*Requirement a:* Reproduce the records that follow the essay below, line for line, leaving out the pictures.

*Reading passage:*
.....

Driving is not only hard work: it’s dangerous as well. Tony Barrell explains why he has never been a motorist

THE IDLER, 2004

I was about four when my mother asked me what sort of work I’d like to do when I was grown up. “I want to be an ordinary person and not work,” I replied. Up to that point, I sincerely believed that an altruistic section of society happily volunteered for all the physical and mental labour that makes the world go round, while “ordinary people” sat at home eating sweets and reading comics.

Around the same age, I noticed that some people drove cars, and others walked or caught the bus instead, so that was another way of dividing the population. Some people were drawn to the smell of leather upholstery and brake fluid and some weren’t. Then, one day, there came a realisation that brought my naïve world-view crashing to the ground. My dad, it suddenly occurred to me, was a reluctant driver. It simply never gave him that primal, gearshift-jerking Jeremy Clarkson thrill to take his red Austin for a spin. Dad was incapable of driving for pleasure: it was more like a job. In fact, he was obliged to drive because of his job, and – here’s the real shocker – he didn’t like his job much either.

I must be related, because I hate driving too. Driving is work. Every time you double-declutch, do “mirror, signal, manoeuvre” or use your skills to get onto a busy roundabout without crashing into a convoy of pushy BMWs, you are expending massive amounts of physical and mental energy just to get from A to B. And it counts as voluntary work, because you’re not getting paid for it. Moreover, if you’re driving purely to give somebody a lift – working for nothing to assist a fellow human being in need – that puts you in the same class as the Samaritans.

.....

*Source material:*
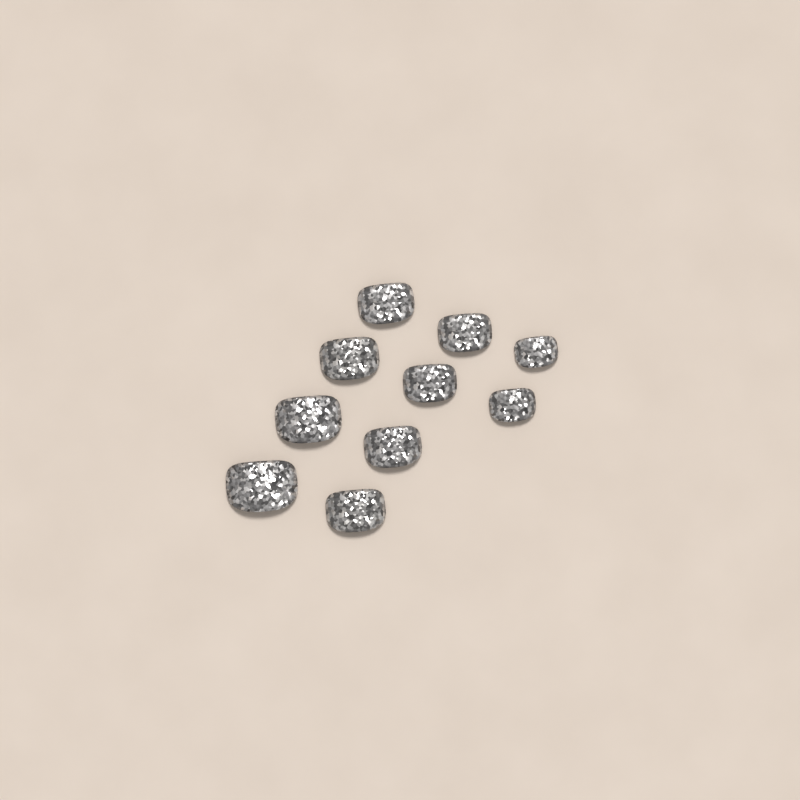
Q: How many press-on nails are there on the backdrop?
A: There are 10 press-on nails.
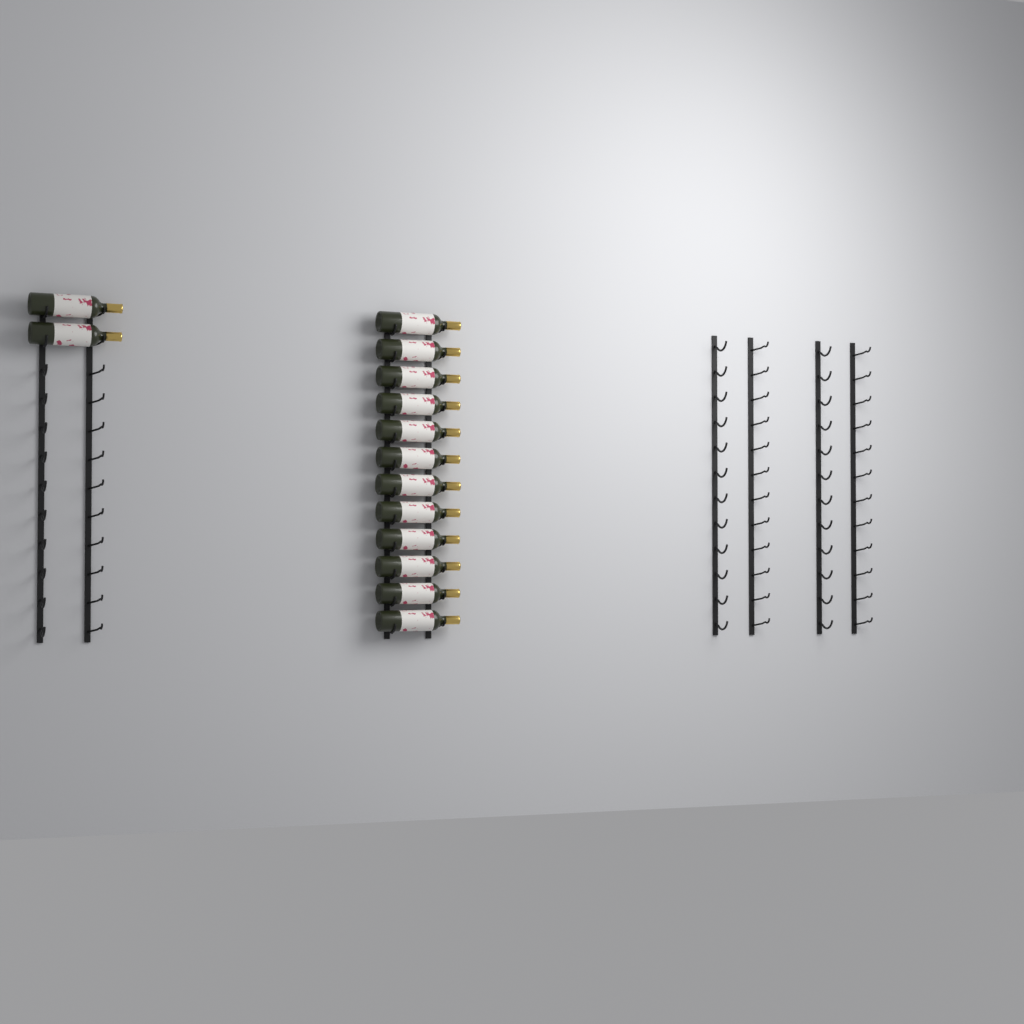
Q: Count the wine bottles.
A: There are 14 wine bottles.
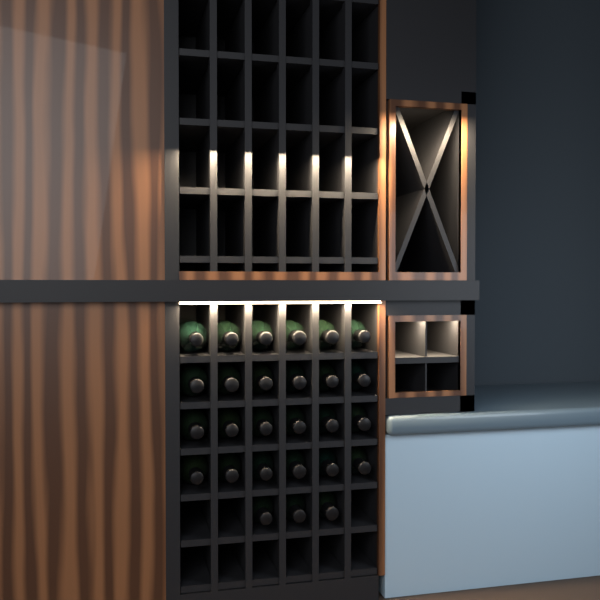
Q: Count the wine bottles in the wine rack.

.....

*Requirement b:* Write out the part of the essay on driving above that lies between "THE IDLER, 2004" and "and reading comics.", inclusive, word for word.

*Expected output a:*
Q: How many press-on nails are there on the backdrop?
A: There are 10 press-on nails.
Q: Count the wine bottles.
A: There are 14 wine bottles.
Q: Count the wine bottles in the wine rack.

*Expected output b:*
THE IDLER, 2004

I was about four when my mother asked me what sort of work I’d like to do when I was grown up. “I want to be an ordinary person and not work,” I replied. Up to that point, I sincerely believed that an altruistic section of society happily volunteered for all the physical and mental labour that makes the world go round, while “ordinary people” sat at home eating sweets and reading comics.